→ What you need to do
Find the line in the entries below that contains "thumb mcp: (205, 53)". Repeat it exactly, and every line after it through the line that contains "index dip: (322, 248)".

(Saved entries)

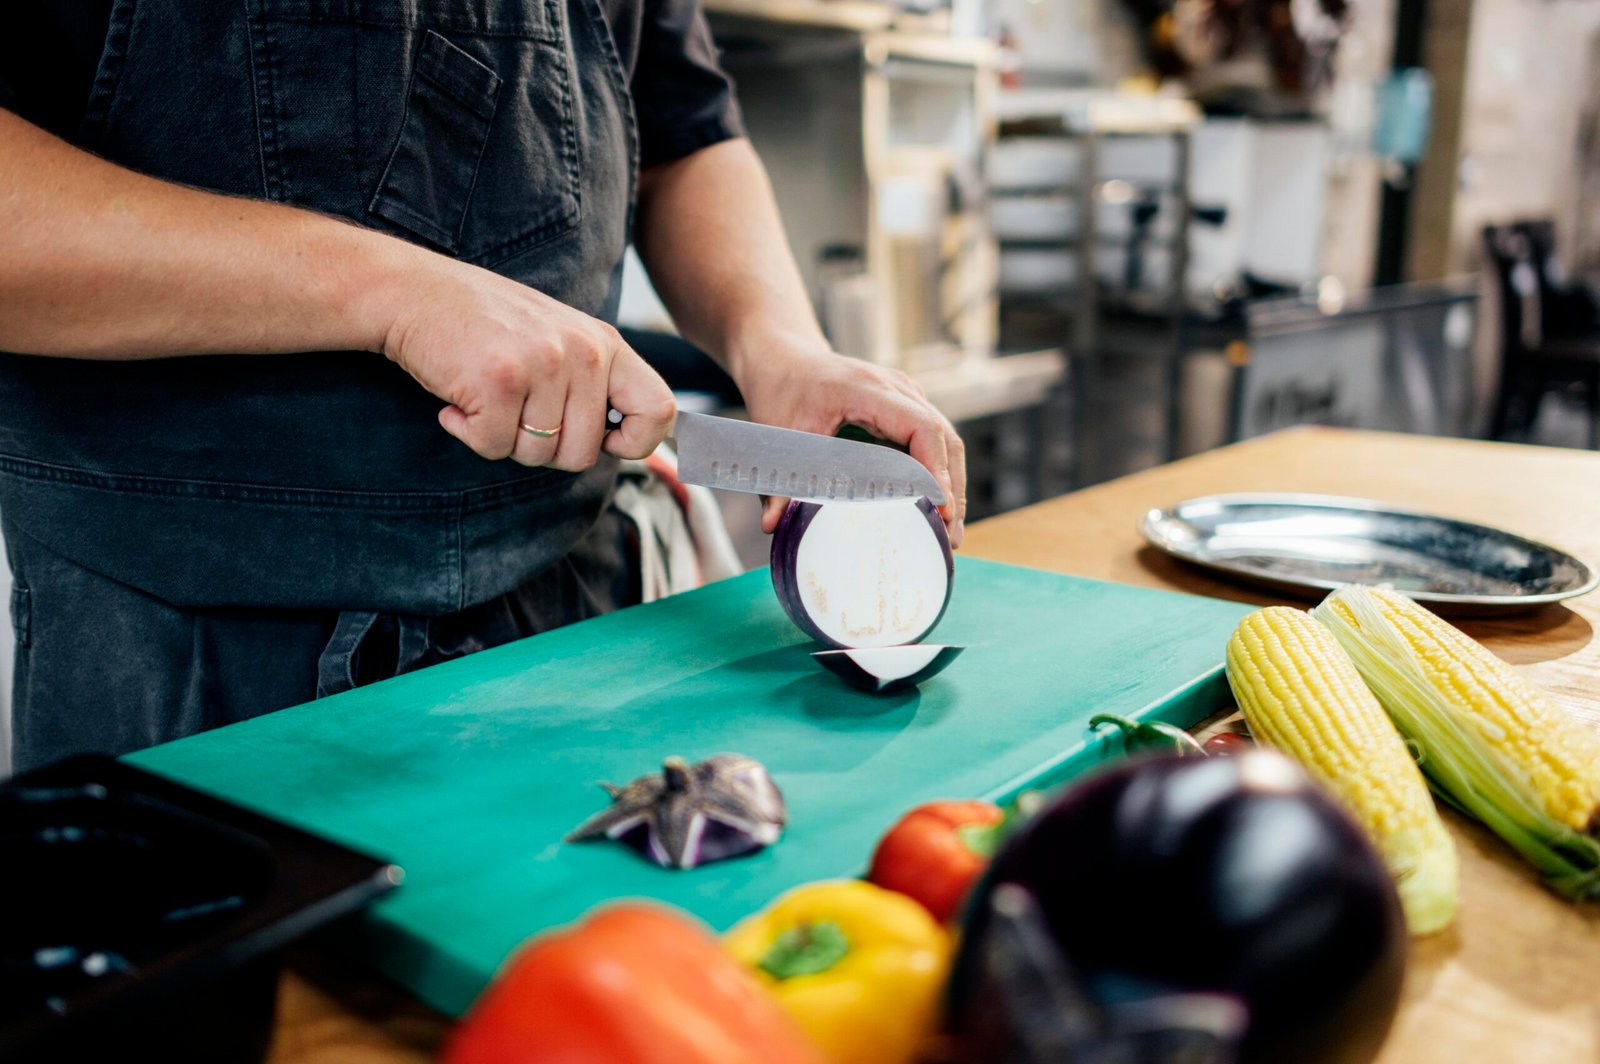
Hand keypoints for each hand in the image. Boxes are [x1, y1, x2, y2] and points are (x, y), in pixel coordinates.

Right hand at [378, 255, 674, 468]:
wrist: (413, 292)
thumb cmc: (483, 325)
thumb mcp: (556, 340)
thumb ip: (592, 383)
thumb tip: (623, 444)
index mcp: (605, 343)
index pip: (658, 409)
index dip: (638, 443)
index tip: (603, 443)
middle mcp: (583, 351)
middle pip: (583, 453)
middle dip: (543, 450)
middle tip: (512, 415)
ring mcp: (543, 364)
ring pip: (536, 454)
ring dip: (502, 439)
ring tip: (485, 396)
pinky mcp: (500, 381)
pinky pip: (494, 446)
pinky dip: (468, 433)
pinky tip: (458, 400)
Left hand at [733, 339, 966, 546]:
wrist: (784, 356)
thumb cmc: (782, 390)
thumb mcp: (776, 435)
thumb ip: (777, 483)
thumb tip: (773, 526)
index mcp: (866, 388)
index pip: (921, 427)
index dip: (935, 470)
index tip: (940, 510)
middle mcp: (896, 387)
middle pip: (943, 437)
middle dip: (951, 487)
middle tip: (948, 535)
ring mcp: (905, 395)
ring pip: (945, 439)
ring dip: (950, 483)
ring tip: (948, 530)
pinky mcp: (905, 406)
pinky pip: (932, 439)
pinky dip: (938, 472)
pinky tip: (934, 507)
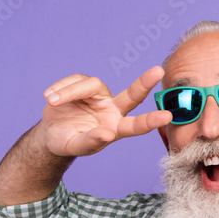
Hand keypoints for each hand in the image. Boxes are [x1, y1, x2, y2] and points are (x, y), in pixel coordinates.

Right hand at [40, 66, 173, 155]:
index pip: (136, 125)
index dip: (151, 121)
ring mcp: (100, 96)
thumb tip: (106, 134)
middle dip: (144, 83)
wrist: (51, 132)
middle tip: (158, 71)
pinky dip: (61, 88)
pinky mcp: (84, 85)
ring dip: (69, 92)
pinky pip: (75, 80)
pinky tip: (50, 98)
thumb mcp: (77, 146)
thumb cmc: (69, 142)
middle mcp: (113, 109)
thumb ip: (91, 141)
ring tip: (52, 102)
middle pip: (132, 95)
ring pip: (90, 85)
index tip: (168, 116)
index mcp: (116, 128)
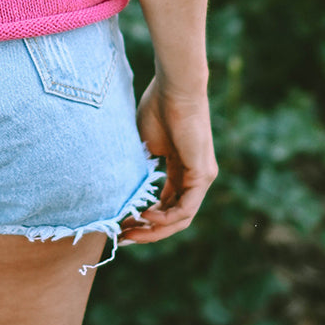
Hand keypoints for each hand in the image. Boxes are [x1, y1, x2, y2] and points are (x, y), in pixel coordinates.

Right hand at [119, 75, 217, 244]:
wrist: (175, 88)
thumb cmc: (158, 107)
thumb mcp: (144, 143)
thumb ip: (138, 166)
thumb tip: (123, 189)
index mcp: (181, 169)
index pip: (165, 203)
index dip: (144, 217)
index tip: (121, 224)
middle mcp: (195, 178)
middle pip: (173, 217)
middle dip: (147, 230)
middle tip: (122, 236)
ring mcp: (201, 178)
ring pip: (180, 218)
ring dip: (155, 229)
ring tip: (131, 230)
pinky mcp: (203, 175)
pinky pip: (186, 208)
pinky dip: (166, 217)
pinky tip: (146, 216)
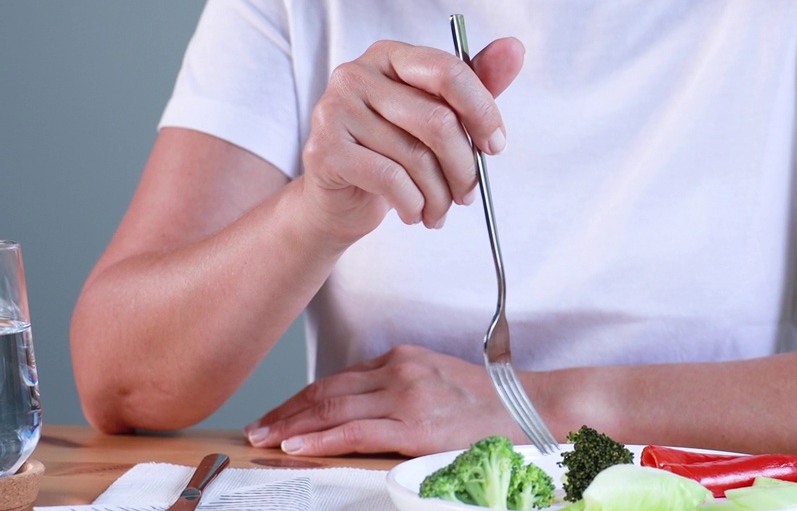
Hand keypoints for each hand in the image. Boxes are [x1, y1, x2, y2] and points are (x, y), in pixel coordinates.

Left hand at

...

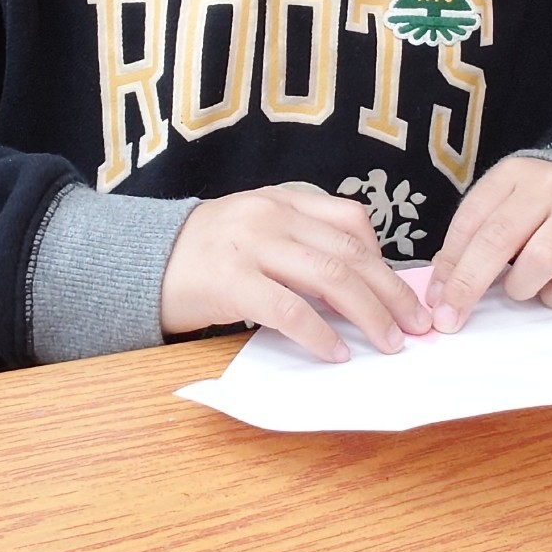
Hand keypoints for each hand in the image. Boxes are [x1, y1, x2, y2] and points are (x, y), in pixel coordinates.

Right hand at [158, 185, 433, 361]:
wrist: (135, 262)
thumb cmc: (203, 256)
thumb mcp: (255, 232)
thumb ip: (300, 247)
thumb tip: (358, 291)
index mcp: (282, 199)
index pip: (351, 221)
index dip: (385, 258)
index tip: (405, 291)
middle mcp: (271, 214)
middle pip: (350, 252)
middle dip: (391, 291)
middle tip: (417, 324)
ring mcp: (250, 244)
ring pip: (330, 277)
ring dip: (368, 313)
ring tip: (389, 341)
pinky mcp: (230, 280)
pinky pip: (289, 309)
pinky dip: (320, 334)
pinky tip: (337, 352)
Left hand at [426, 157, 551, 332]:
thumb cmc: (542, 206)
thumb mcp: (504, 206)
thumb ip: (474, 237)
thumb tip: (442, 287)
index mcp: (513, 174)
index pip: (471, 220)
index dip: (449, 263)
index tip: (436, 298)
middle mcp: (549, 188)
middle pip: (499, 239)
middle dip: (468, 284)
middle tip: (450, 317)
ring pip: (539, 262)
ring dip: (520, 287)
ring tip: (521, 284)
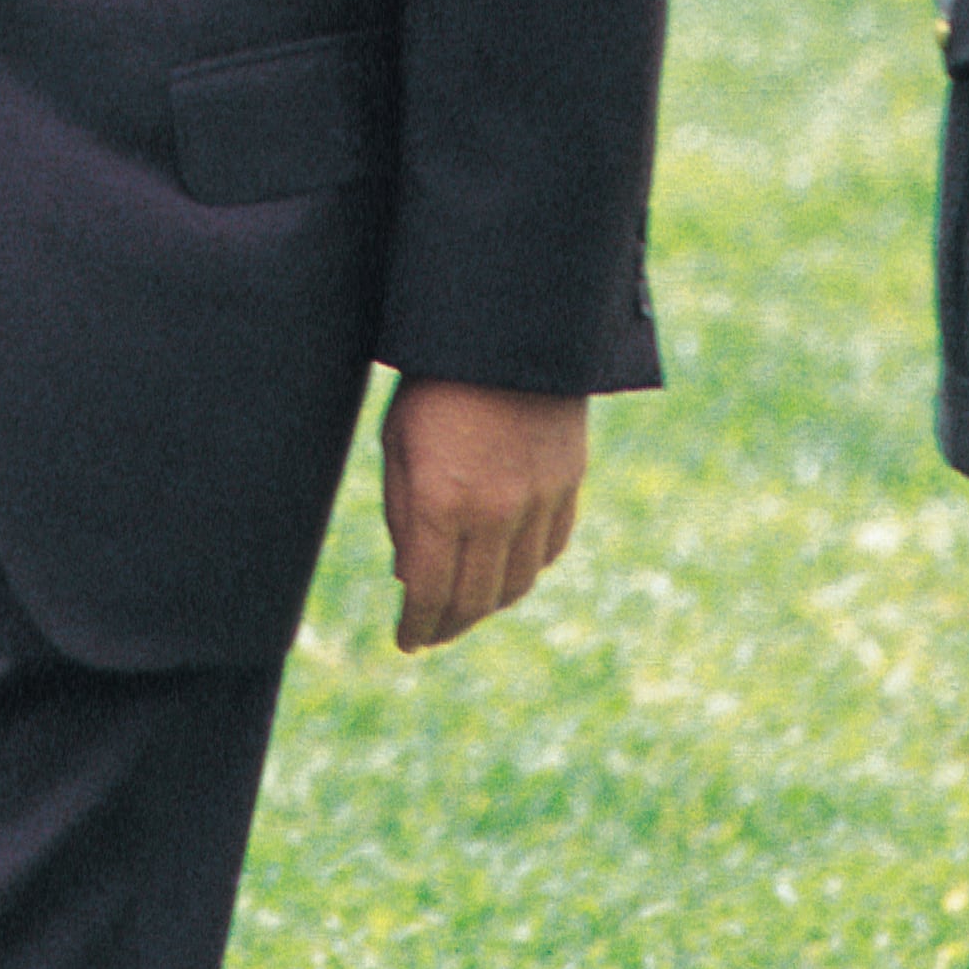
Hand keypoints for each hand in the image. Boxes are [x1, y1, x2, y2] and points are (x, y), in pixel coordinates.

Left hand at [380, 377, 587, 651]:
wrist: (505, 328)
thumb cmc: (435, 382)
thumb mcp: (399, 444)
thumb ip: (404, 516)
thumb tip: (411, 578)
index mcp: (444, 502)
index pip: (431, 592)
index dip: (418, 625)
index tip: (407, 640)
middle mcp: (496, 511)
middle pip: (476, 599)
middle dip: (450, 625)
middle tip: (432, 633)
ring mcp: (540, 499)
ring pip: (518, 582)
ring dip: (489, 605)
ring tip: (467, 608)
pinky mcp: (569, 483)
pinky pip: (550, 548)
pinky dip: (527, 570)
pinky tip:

...

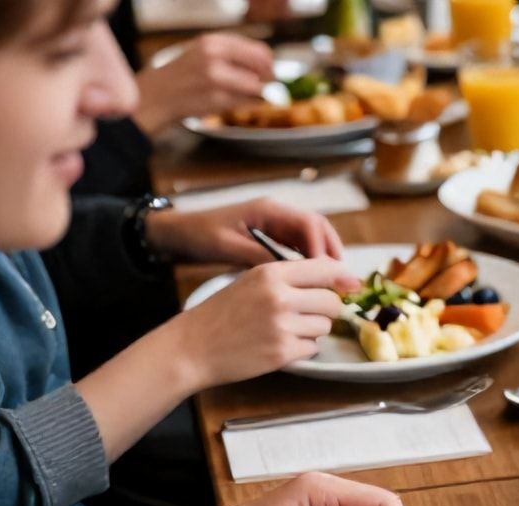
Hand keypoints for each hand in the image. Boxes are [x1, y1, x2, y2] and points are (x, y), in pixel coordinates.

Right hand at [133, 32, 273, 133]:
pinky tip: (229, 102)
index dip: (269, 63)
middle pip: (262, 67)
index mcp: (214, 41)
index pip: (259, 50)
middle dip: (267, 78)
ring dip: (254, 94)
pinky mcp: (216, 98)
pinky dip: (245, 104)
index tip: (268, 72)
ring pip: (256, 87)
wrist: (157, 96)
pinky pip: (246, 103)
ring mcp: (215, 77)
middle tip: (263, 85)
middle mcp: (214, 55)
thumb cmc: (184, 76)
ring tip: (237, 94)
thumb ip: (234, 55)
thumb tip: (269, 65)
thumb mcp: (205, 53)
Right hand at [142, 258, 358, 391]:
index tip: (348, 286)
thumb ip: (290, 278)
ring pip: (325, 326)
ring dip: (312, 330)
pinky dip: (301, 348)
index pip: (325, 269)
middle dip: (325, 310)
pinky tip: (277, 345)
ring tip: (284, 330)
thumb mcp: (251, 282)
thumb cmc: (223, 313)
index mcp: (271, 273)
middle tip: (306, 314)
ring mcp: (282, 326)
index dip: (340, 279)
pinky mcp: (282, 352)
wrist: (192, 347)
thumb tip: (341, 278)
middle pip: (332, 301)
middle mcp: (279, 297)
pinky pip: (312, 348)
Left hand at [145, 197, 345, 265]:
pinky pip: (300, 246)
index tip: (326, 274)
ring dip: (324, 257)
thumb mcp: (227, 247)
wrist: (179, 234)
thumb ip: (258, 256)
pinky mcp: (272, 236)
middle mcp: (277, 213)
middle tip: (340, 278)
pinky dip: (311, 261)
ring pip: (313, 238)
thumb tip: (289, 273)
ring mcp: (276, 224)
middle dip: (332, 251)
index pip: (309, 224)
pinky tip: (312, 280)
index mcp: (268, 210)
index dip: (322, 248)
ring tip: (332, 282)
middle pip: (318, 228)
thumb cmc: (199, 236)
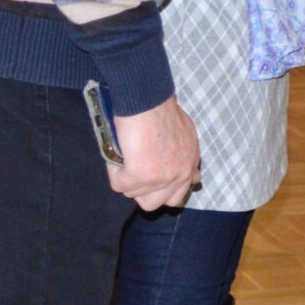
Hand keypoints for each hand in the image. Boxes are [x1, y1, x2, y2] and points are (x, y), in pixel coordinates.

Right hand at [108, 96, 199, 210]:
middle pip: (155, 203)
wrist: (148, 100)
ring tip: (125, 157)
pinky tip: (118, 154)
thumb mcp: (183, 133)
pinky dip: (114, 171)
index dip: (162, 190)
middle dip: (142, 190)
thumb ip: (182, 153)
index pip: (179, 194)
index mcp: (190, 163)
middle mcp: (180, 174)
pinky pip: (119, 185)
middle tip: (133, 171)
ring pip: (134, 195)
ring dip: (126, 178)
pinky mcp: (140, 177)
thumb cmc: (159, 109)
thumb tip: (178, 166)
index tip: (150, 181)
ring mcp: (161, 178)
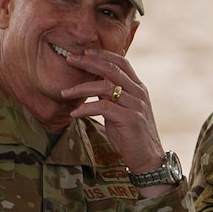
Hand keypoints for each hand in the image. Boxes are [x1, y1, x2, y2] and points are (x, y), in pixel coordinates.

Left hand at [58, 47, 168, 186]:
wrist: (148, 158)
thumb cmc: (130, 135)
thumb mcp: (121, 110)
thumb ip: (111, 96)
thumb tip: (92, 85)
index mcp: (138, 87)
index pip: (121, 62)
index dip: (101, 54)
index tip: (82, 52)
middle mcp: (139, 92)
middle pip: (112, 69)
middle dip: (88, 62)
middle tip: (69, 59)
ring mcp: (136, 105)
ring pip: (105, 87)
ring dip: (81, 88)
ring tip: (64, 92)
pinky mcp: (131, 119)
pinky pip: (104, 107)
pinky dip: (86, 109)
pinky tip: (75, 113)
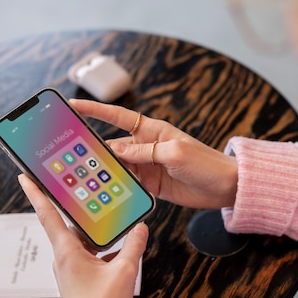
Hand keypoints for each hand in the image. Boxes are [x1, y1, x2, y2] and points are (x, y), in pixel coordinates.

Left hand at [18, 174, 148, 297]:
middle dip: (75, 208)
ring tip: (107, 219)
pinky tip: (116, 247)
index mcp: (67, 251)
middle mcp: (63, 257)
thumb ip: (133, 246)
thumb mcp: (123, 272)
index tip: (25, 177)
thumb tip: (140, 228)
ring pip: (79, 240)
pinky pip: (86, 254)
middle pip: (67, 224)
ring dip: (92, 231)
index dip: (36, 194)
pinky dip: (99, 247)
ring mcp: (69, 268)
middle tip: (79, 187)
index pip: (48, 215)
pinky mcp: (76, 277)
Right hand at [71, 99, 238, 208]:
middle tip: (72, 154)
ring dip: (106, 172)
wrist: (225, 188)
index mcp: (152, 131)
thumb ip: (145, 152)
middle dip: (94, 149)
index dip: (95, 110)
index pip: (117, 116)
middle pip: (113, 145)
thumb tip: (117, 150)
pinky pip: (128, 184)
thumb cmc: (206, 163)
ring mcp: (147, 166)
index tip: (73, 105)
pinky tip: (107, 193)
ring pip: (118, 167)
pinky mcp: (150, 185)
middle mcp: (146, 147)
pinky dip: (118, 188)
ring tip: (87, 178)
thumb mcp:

→ Exercise response
thumb mcp: (205, 53)
Right hand at [142, 258, 358, 391]:
index tip: (348, 286)
thumb ip: (290, 278)
ring pip: (325, 326)
ring dip: (312, 330)
pinky dip: (301, 348)
index pip: (325, 269)
middle dip: (325, 310)
pinky tip: (277, 345)
ring tip: (284, 330)
thumb mcp: (251, 282)
thumb cmc: (223, 313)
index mcp: (271, 273)
middle tip: (306, 314)
ring mcp: (282, 326)
index dip: (340, 279)
pinky mcp: (282, 352)
wrist: (192, 347)
thumb tip: (341, 278)
middle pip: (332, 301)
middle mcp: (279, 297)
pinky pip: (312, 348)
Left hand at [145, 197, 345, 265]:
pinky pip: (300, 246)
index tip: (326, 274)
ring dip: (324, 257)
thumb mcp: (227, 247)
wrist: (179, 234)
thumb ip: (258, 256)
pinky mcp: (272, 236)
middle mcp: (277, 213)
middle tip: (340, 278)
pinky dip: (311, 261)
ring pip: (313, 238)
thumb tip: (289, 273)
ring mcp: (276, 224)
middle dip: (332, 251)
index pip: (309, 224)
pinky tip: (312, 280)
index mcp: (268, 210)
index dip: (322, 248)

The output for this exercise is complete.